Top of RECORDS FOR PROCESSING

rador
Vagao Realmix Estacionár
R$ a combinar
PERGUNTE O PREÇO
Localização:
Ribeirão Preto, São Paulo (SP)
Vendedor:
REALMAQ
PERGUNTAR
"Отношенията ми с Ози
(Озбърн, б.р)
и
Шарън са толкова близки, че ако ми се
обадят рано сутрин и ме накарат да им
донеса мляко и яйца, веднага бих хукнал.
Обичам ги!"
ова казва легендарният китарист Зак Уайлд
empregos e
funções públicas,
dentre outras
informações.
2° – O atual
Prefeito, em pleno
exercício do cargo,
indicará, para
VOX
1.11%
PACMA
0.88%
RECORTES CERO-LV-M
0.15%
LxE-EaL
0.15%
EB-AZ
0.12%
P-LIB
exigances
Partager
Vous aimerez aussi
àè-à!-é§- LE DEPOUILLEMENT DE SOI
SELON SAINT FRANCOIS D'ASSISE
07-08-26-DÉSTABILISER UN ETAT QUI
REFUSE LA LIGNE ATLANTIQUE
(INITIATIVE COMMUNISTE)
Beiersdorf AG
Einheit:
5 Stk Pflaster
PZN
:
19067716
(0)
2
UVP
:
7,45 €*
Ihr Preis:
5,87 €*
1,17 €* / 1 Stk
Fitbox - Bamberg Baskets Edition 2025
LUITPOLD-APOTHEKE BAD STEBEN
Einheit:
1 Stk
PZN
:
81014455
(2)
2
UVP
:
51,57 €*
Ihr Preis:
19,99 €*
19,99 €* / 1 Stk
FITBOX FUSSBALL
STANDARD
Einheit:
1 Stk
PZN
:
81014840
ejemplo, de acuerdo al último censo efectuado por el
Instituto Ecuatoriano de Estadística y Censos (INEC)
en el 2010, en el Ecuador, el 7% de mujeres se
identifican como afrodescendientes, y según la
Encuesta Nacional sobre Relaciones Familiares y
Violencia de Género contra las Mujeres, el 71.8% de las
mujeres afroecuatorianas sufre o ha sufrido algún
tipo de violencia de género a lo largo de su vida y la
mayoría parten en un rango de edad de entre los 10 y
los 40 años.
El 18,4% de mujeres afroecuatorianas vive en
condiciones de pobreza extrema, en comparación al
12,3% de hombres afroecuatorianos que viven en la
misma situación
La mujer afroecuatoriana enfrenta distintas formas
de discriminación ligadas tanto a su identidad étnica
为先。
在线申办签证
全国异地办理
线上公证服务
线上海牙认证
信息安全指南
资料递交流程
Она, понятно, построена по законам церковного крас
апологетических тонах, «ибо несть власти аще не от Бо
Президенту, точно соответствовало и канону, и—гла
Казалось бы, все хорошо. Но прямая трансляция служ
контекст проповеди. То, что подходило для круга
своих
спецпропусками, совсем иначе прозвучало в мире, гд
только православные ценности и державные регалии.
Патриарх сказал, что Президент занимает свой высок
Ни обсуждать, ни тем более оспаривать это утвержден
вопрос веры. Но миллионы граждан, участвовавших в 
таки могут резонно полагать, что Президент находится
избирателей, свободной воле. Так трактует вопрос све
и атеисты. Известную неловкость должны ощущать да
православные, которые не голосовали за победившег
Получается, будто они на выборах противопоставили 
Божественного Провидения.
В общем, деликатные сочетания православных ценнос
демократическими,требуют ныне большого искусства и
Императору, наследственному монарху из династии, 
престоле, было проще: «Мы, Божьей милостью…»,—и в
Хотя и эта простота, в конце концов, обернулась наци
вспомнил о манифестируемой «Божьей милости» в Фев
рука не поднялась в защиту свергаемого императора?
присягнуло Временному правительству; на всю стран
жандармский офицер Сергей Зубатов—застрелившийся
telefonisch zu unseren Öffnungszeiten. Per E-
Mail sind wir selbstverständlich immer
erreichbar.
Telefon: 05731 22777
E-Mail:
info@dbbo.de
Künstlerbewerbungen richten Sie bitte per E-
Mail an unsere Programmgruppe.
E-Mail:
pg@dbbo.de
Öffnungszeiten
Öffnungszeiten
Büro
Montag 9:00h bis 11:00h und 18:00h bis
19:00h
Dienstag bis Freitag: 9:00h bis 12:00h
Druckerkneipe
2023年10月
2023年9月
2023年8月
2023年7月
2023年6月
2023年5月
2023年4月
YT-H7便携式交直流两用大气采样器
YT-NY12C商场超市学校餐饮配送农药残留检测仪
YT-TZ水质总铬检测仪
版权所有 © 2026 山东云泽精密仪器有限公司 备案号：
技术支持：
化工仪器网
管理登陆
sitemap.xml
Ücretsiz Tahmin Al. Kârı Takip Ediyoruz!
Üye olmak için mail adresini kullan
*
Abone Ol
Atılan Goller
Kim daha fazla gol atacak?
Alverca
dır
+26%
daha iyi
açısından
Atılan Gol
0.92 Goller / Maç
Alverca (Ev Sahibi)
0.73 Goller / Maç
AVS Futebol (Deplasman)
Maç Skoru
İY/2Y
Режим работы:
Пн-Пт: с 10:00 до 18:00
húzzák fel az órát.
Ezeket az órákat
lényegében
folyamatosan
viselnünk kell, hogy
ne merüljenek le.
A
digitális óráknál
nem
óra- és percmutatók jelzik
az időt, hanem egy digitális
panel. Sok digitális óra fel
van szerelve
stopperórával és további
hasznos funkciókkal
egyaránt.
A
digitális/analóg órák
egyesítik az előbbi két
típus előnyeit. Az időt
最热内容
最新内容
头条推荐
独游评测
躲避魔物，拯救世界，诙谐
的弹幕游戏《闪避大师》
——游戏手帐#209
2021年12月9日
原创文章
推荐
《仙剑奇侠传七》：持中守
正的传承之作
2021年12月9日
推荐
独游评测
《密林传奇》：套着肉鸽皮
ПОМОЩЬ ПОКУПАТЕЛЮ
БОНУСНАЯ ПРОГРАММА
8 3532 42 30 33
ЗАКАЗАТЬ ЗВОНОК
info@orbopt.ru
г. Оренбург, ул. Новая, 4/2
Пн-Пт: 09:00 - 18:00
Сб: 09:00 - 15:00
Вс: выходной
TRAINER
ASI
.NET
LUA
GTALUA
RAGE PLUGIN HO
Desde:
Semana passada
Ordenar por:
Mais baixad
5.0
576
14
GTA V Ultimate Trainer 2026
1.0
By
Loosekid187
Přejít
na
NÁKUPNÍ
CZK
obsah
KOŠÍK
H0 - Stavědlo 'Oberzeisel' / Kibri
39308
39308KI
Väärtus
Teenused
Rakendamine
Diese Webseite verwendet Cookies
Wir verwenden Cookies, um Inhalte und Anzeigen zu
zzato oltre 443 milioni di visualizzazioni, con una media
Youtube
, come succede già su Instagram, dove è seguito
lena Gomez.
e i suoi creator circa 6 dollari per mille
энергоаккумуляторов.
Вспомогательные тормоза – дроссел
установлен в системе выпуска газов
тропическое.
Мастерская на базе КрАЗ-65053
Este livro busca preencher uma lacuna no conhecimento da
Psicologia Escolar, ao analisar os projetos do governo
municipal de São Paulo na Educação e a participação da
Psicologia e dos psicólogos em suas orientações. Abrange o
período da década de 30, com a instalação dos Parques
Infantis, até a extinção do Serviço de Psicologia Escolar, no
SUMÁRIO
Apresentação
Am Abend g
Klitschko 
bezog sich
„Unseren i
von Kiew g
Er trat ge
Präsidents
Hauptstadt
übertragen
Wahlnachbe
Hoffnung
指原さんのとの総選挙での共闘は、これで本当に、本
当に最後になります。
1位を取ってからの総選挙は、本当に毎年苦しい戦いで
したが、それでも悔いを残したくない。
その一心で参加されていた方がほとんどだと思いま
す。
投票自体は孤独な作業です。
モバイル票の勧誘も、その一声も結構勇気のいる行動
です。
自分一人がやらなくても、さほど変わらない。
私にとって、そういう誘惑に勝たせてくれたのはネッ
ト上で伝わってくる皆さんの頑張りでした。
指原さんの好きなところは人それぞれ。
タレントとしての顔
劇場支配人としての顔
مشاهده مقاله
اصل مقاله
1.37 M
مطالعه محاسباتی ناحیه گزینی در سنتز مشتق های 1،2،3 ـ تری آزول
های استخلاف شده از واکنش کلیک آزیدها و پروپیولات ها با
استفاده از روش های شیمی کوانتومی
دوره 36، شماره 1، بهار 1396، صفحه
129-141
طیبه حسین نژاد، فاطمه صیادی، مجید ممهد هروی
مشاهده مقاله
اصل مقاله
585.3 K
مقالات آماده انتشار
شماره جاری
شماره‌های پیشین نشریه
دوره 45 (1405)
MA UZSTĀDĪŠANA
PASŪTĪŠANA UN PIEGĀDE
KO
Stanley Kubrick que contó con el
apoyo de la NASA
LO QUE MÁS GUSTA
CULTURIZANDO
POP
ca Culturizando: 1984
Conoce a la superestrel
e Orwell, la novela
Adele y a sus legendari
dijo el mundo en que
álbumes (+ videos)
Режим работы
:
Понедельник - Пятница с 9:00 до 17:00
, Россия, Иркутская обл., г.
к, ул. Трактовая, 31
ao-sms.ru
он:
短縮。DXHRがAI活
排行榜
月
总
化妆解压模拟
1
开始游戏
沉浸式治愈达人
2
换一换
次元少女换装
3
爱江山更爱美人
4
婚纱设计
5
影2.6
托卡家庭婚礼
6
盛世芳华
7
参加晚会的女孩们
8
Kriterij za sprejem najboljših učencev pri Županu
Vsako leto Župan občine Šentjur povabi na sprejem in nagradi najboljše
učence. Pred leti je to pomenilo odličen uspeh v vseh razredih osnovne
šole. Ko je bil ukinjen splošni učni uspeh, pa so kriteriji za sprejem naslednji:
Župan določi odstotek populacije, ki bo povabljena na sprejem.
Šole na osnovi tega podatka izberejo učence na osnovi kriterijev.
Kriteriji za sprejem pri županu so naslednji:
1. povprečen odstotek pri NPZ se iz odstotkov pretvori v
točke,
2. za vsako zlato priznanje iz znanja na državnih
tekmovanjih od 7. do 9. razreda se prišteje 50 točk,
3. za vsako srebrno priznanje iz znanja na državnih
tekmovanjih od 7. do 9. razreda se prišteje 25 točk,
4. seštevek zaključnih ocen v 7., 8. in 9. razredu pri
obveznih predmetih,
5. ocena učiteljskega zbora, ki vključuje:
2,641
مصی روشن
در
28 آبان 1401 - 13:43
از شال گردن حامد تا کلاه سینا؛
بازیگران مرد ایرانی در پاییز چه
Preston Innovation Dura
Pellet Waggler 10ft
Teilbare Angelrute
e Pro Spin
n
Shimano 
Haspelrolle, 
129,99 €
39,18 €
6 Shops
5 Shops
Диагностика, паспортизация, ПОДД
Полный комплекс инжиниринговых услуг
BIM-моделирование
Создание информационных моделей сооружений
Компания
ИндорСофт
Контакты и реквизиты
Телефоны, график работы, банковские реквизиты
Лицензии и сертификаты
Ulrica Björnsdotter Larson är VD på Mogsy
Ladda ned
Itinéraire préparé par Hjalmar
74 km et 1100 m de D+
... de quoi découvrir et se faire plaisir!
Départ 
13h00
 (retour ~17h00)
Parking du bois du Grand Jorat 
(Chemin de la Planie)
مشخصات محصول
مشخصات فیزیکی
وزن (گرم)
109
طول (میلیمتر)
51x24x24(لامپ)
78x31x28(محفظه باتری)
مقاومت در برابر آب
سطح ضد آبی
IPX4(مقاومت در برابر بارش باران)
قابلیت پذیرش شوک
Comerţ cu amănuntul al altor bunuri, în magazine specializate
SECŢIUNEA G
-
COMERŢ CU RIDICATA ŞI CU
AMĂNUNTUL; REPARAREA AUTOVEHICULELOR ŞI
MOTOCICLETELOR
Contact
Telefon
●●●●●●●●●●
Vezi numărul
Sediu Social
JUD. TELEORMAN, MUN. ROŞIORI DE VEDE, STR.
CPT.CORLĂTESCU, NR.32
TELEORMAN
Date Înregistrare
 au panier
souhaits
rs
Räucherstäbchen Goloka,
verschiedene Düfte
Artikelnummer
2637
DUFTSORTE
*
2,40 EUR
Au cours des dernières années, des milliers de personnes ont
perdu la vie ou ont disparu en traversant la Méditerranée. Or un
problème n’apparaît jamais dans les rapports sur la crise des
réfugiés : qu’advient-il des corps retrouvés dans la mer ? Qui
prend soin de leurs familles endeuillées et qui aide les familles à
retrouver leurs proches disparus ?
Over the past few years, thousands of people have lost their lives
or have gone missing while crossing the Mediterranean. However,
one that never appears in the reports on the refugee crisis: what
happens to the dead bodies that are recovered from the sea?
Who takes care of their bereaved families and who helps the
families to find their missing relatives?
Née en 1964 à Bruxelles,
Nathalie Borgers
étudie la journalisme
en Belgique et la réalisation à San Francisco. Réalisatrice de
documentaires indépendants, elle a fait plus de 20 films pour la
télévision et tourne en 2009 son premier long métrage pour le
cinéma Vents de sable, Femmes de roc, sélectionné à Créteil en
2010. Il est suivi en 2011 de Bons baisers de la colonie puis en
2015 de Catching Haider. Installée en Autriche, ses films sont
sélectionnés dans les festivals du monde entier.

Bottom of RECORDS FOR PROCESSING

→ TASK BRIEF:
A word-for-word copy of the lines above from the one with "e Orwell, la novela" through the one with "tekmovanjih od 7. do 9. razreda se prišteje 25", inclusive, is the only output wanted.

→ OUTPUT OF THE EXERCISE:
e Orwell, la novela
Adele y a sus legendari
dijo el mundo en que
álbumes (+ videos)
Режим работы
:
Понедельник - Пятница с 9:00 до 17:00
, Россия, Иркутская обл., г.
к, ул. Трактовая, 31
ao-sms.ru
он:
短縮。DXHRがAI活
排行榜
月
总
化妆解压模拟
1
开始游戏
沉浸式治愈达人
2
换一换
次元少女换装
3
爱江山更爱美人
4
婚纱设计
5
影2.6
托卡家庭婚礼
6
盛世芳华
7
参加晚会的女孩们
8
Kriterij za sprejem najboljših učencev pri Županu
Vsako leto Župan občine Šentjur povabi na sprejem in nagradi najboljše
učence. Pred leti je to pomenilo odličen uspeh v vseh razredih osnovne
šole. Ko je bil ukinjen splošni učni uspeh, pa so kriteriji za sprejem naslednji:
Župan določi odstotek populacije, ki bo povabljena na sprejem.
Šole na osnovi tega podatka izberejo učence na osnovi kriterijev.
Kriteriji za sprejem pri županu so naslednji:
1. povprečen odstotek pri NPZ se iz odstotkov pretvori v
točke,
2. za vsako zlato priznanje iz znanja na državnih
tekmovanjih od 7. do 9. razreda se prišteje 50 točk,
3. za vsako srebrno priznanje iz znanja na državnih
tekmovanjih od 7. do 9. razreda se prišteje 25 točk,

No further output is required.